I was asked to do a review, in camp, regarding the past 16 weeks. To which i replied that it was 'Outstanding, sir!!' and went back to snoozeville. But here's my real take. You win some, you lose some. During these weeks, i've lost weight, my patience, my hair, my life, basically. But i've gained, well, erm, knowledge. Trust me, there's a lot of knowledge waiting to be uncovered in the, what, one year's worth of FHM magazines lying in my bunk. Ah, and tolerance. In this past 15 weeks, i've seen people that i'd never thought i'd be able to see exist in this universe. For example, there's this one person, who, from the very first day up till now, talks about nothing but the A levels. And i'm not talking about the results, or his jc life, or how he spent his time studying for it. No siree. He talks about the papers. Every single question. Oh i'm sorry, but for the seventh time, i really really can't remember if the answer for question 3b of physics paper 2 is 4.69 or 4.79. And yes, for the 19th time, i know you would've done better for econs if you'd attempt question 4 instead of question 1, but honestly, it's been 4 months and i really can't remember what the heck econs is. And hey, here's an idea, if i may quote this really meaningful black eyed peas song, "shut up, just shut up shut up; shut up, just shut up shut up." In case you were wondering, yup, he failed. Quite poor thing actually.

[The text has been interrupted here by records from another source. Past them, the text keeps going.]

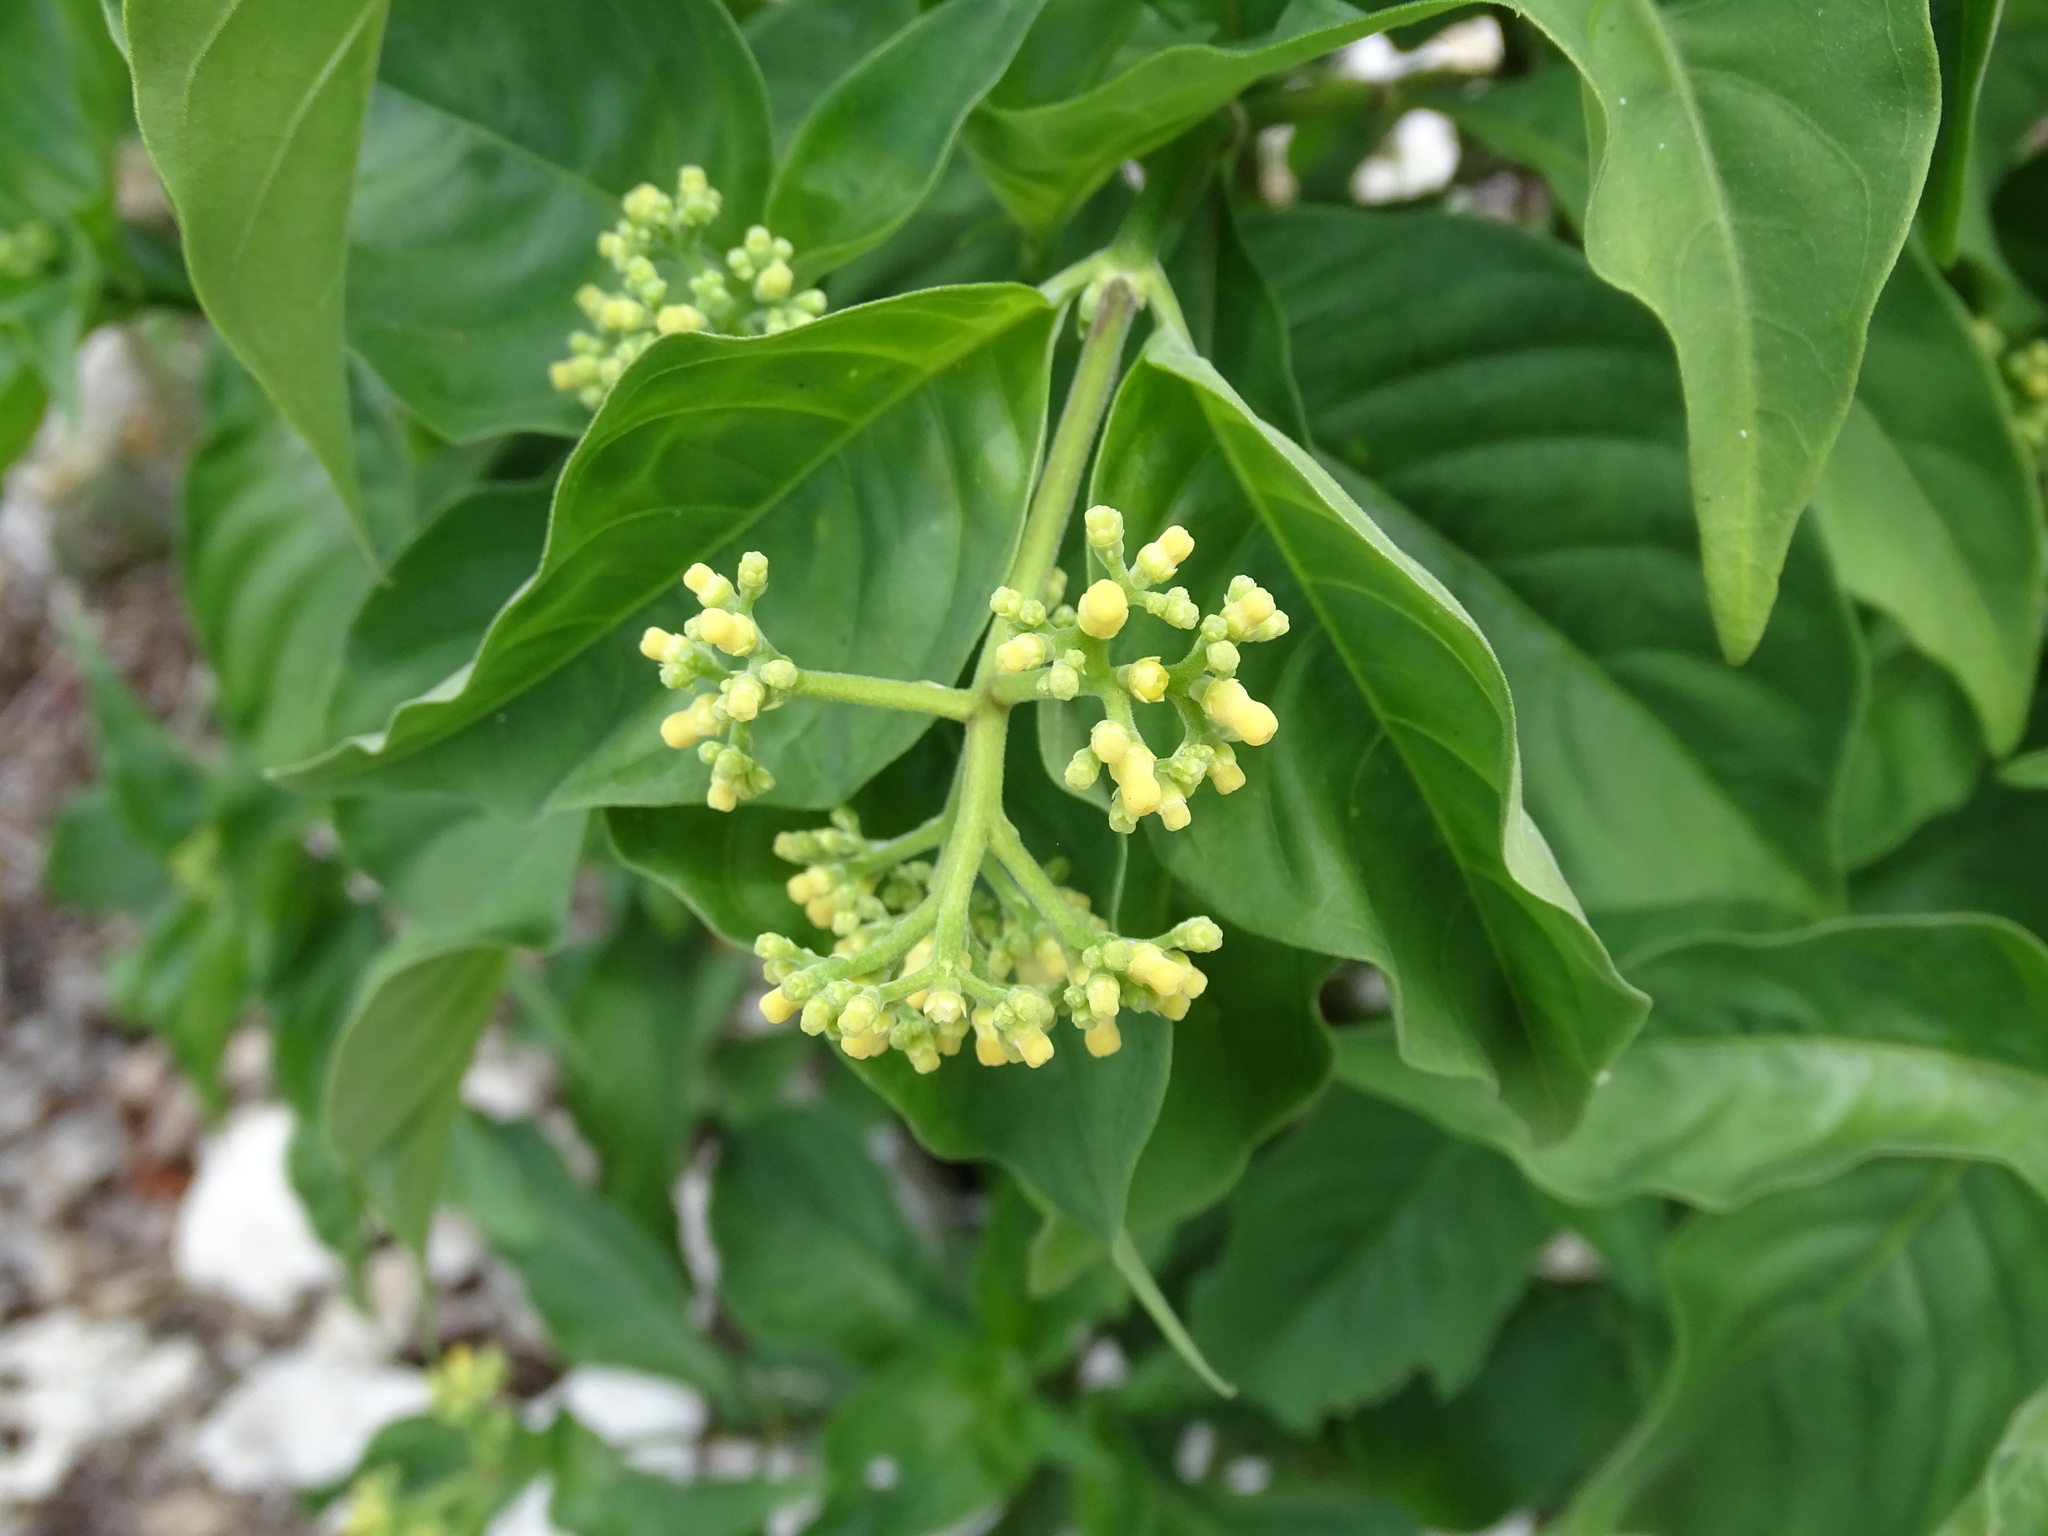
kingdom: Plantae
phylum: Tracheophyta
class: Magnoliopsida
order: Gentianales
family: Rubiaceae
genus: Palicourea
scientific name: Palicourea pubescens
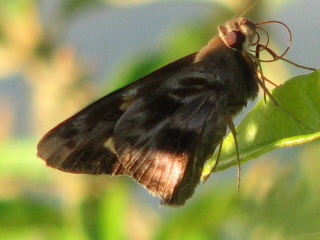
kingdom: Animalia
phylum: Arthropoda
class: Insecta
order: Lepidoptera
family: Hesperiidae
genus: Perichares
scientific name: Perichares philetes
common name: Green-backed ruby-eye
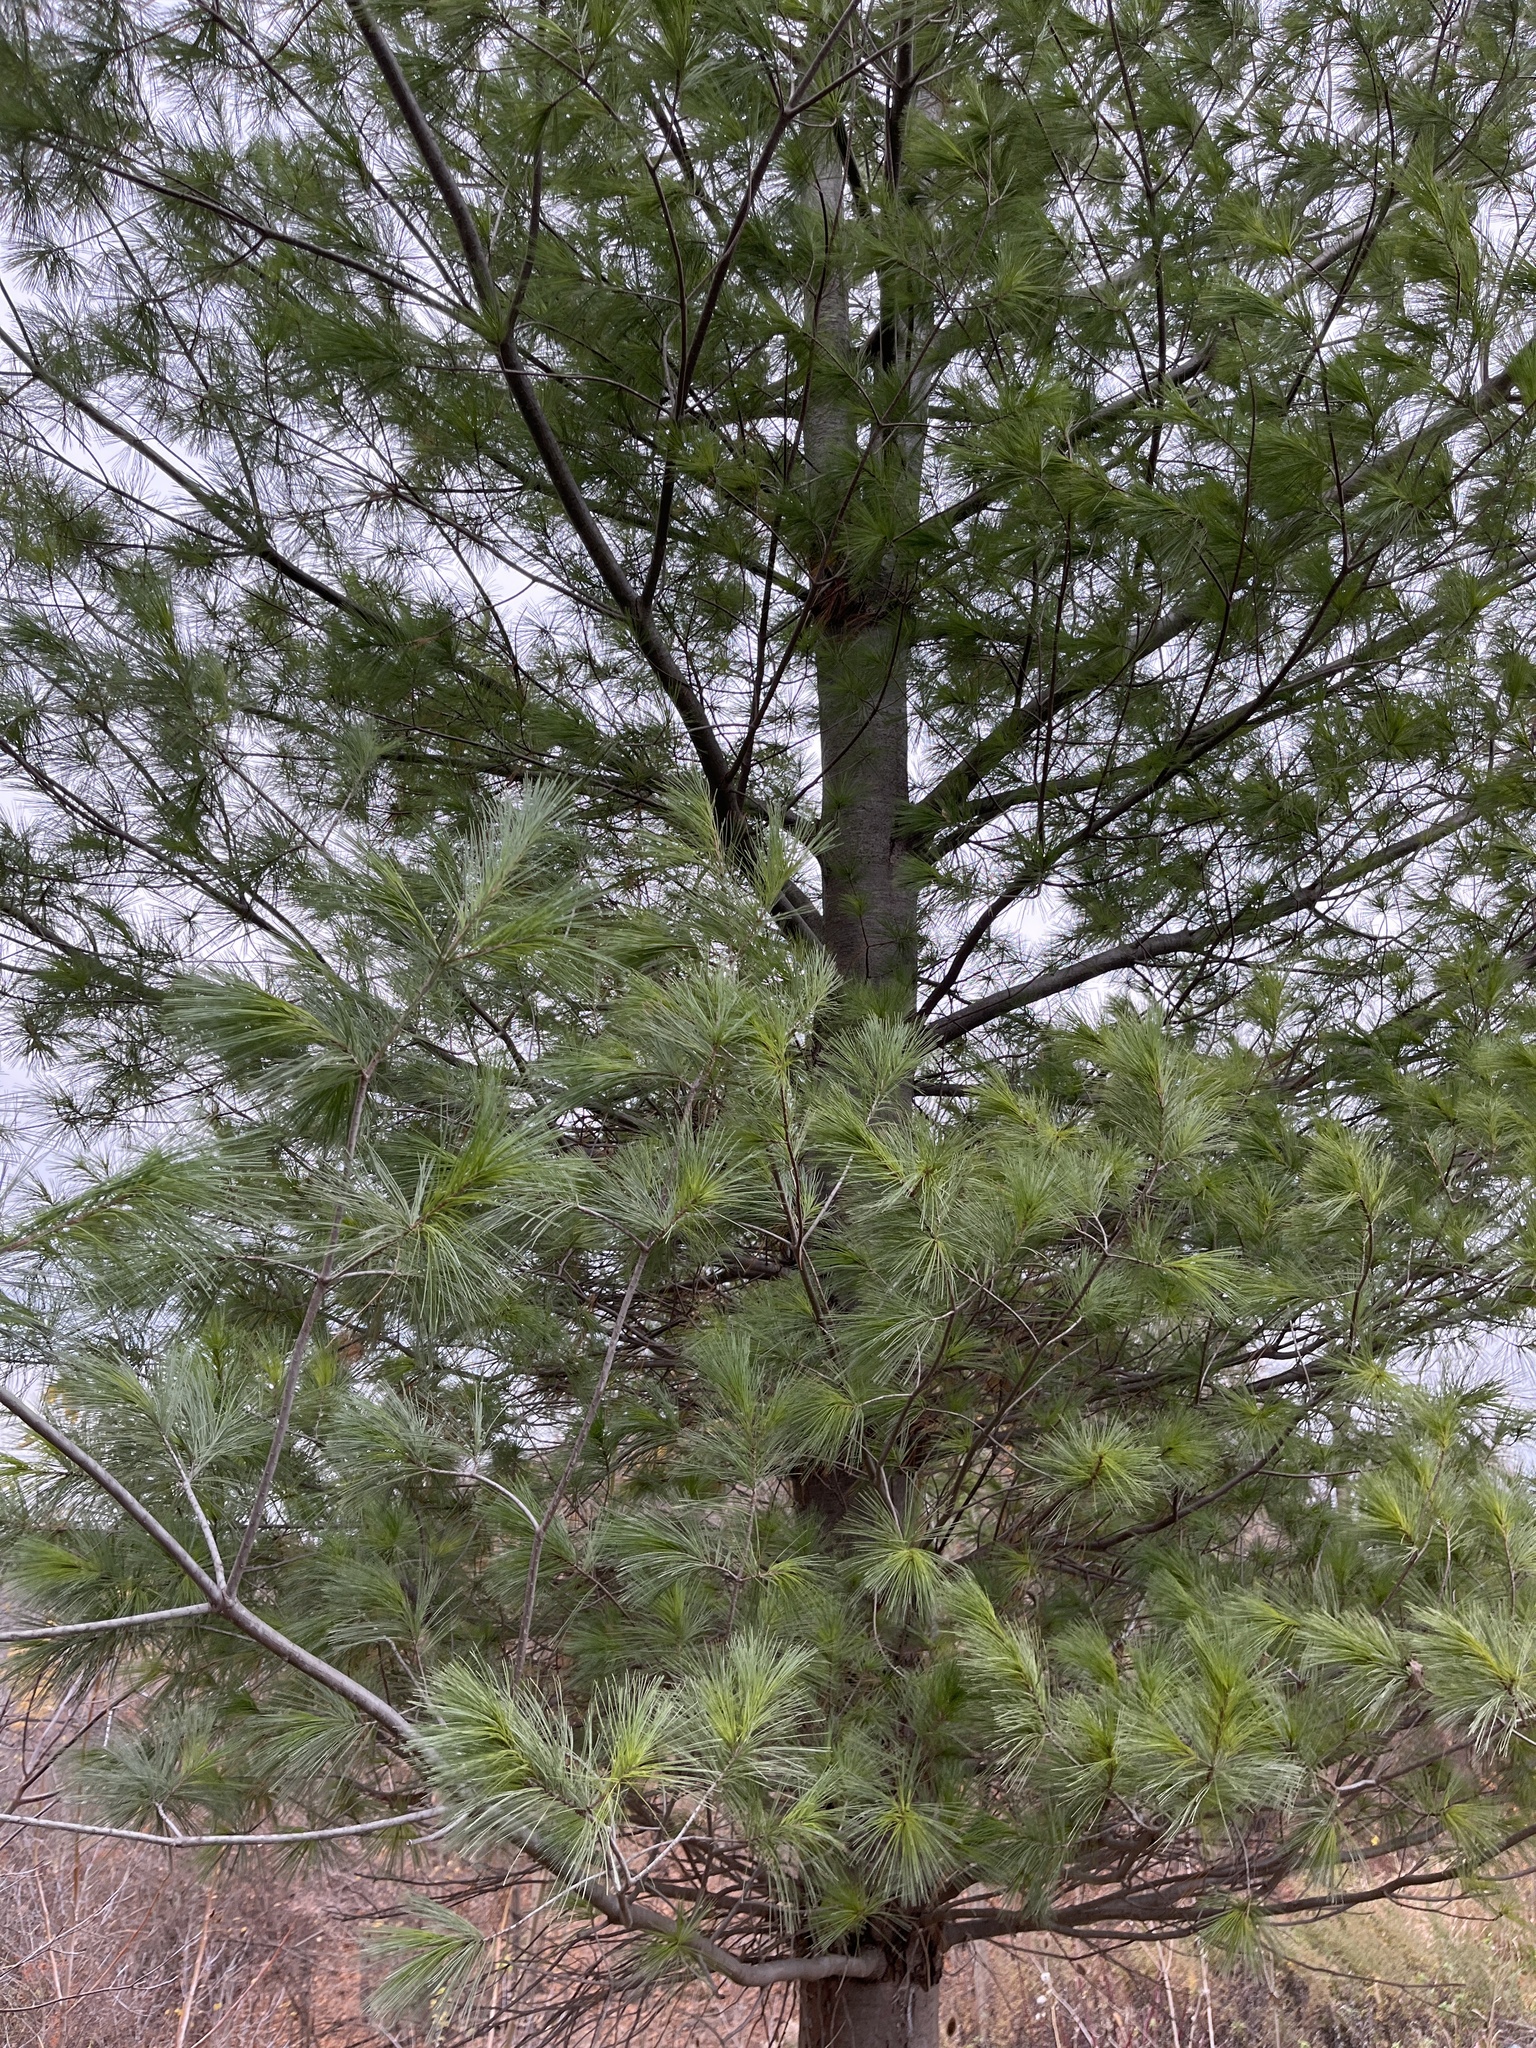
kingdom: Plantae
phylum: Tracheophyta
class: Pinopsida
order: Pinales
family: Pinaceae
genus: Pinus
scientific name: Pinus strobus
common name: Weymouth pine
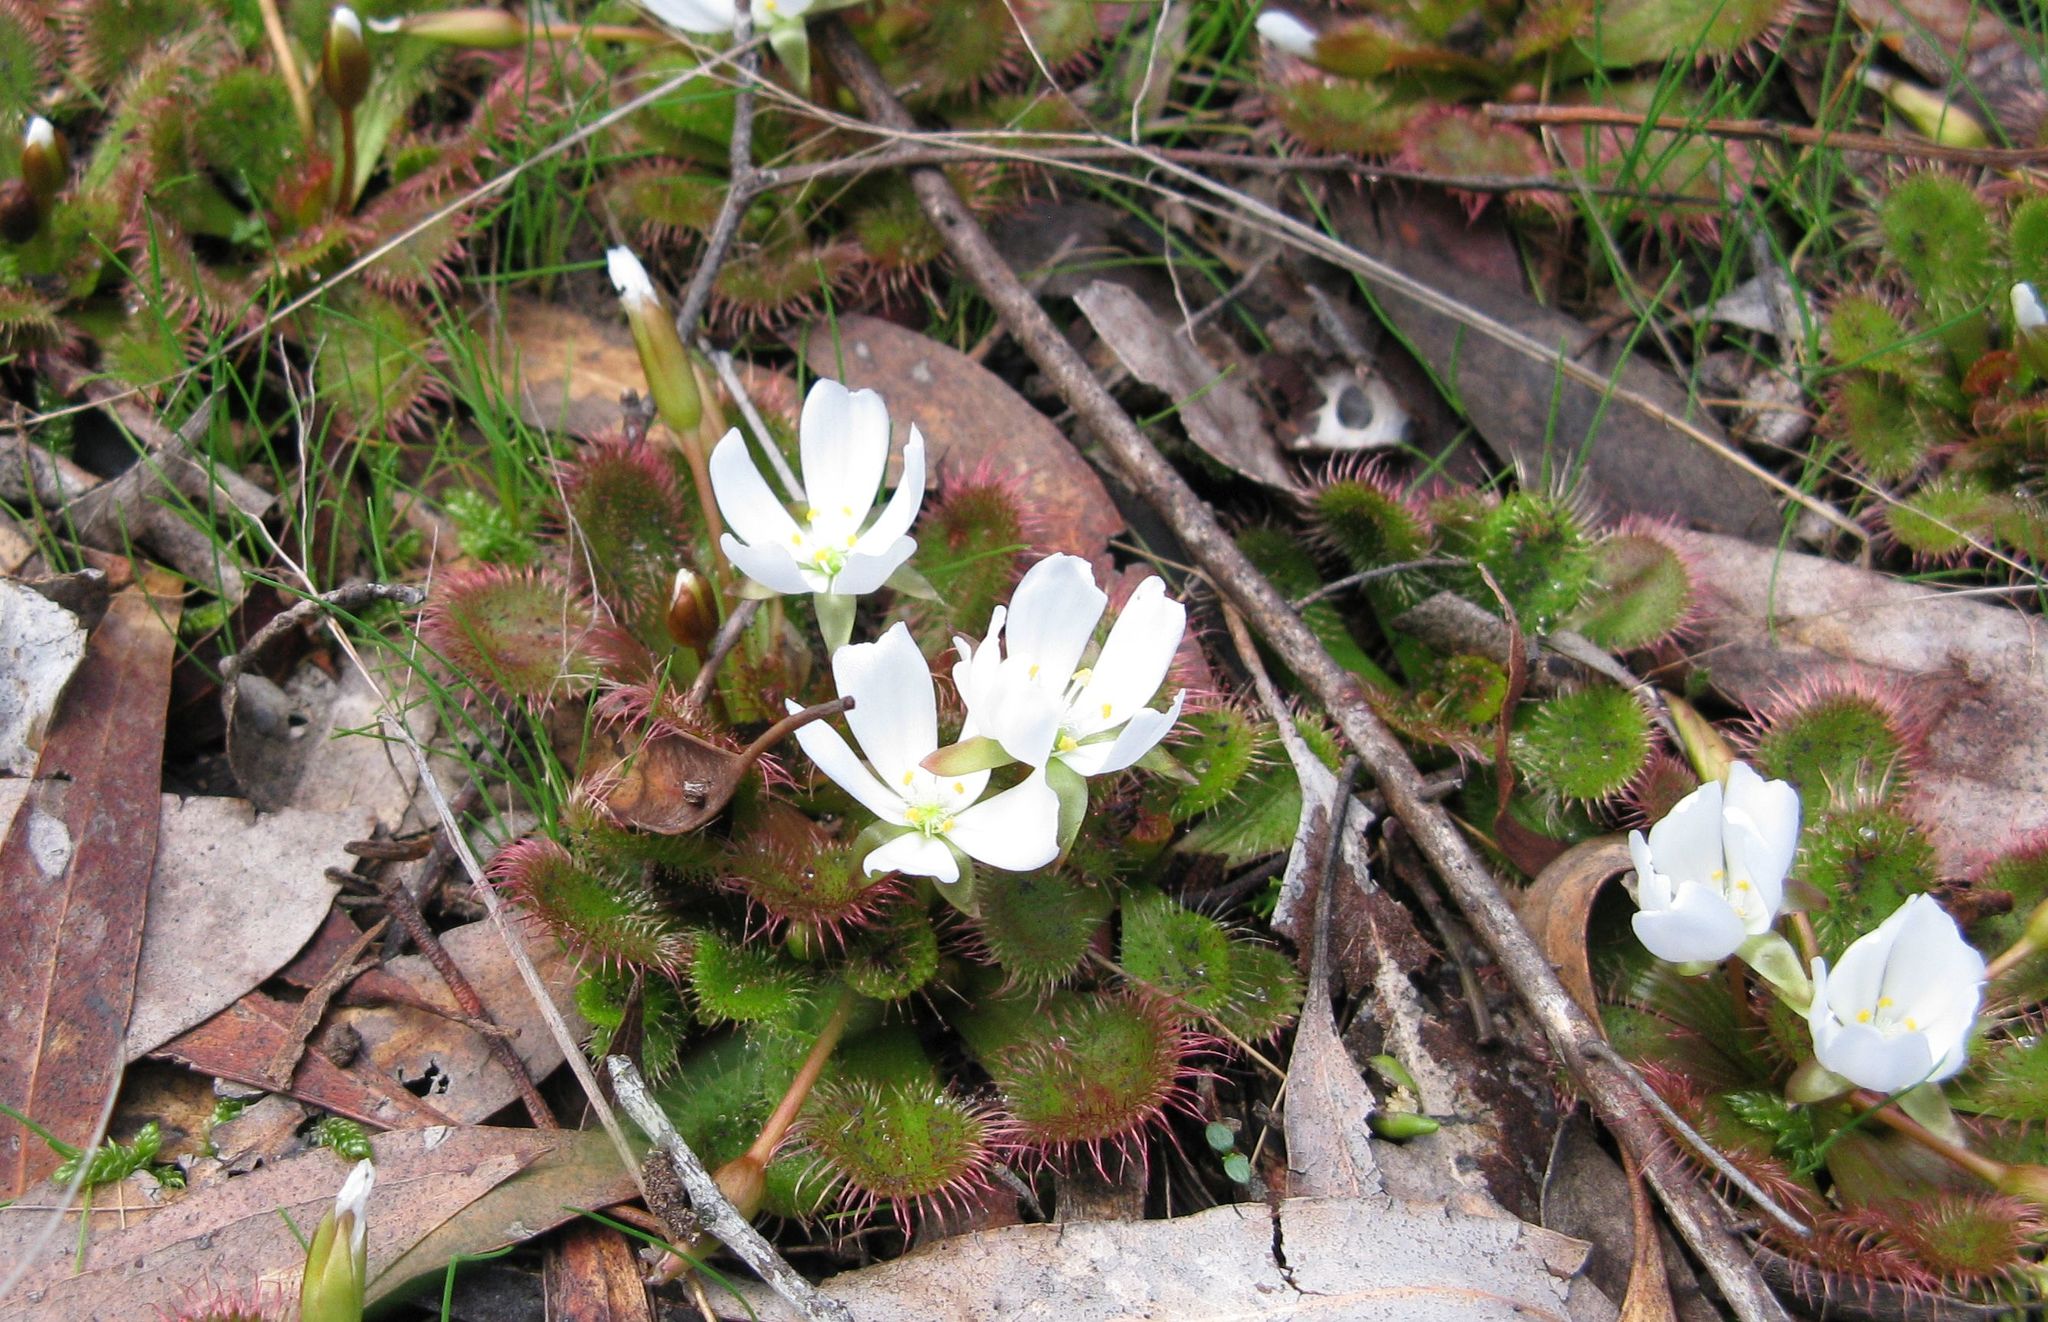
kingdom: Plantae
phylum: Tracheophyta
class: Magnoliopsida
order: Caryophyllales
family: Droseraceae
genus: Drosera
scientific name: Drosera aberrans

And there are the ignorant people. There's this guy who asked, "hey, i don't quite understand, what is this, PMS thing ah? Is it, like, very angry?" Of course being the nice guy i am, i explained it to him, telling him that its the time of the month where you really feel like dancing to britney spears music. He didn't get it.

And there are those who feel that they were personally bestowed, by the thane of Gondor, the duty of ordering others to ensure that the place is spotlessly clean. No doubt, we all know what a great honour it is to wipe sardine stains off tables, ask me to do so and i will, but order me to do it and i'll smack your guinness with a bottle of kiwi kleen-glass.

Over the past few weeks, its really amazing to see how so many people can be so easily manifested and brainwashed. Before enlistment, i wrote an entry saying that i hope to have the strength to fight against the mould that they would try to fit you into. Well i'm not 100% successful, but at least i'm still fighting. Some have lost all sense of sense, even to the extent of them giving me a sermon on how it, indeed, is an honour to fight and die, and how they can't wait for war to occur, in order for economic development. I'm with you brother, just hold on for a minute while i backpack round the world and fulfill my purpose in life. I'll get back to you in, say, the year 2100?

Well, other than the fact that the monotonousity of life is making me sick, things have been going pretty ok. Got myself shortlisted for some scholarship interview, but to actually get it would be highly unlikely. But if i do, by some miracle, get it, then my dream of travelling will get a huge jump start towards reality.

Anyway gonna catch some shuteye now. Seeya.